▶ _What to do_
Out of the records below, copy all lines in which the word "just" occurs.

▶ _Record set_
* * * * *

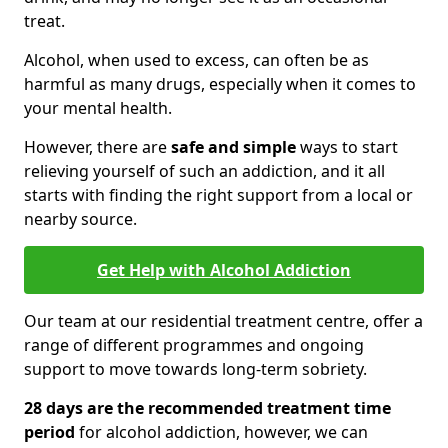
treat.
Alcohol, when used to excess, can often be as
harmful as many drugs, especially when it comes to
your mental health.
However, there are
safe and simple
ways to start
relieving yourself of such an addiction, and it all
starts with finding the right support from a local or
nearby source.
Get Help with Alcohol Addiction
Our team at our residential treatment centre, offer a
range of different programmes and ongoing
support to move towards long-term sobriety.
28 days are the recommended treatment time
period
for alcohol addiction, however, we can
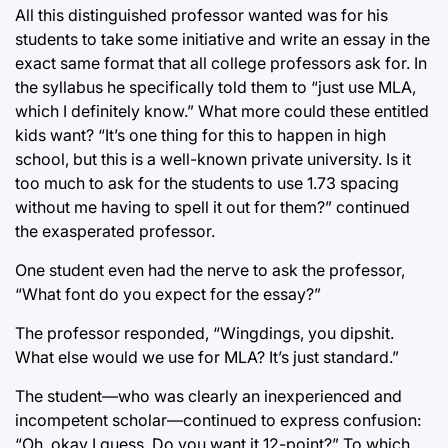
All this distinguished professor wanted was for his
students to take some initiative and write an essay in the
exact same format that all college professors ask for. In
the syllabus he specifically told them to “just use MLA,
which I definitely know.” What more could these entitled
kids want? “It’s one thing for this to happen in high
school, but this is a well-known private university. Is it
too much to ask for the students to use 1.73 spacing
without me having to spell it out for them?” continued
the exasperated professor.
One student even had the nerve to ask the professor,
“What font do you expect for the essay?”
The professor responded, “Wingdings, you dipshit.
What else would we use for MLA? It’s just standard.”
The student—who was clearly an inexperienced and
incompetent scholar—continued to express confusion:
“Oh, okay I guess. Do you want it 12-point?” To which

* * * * *

▶ _Response for this exercise_
the syllabus he specifically told them to “just use MLA,
What else would we use for MLA? It’s just standard.”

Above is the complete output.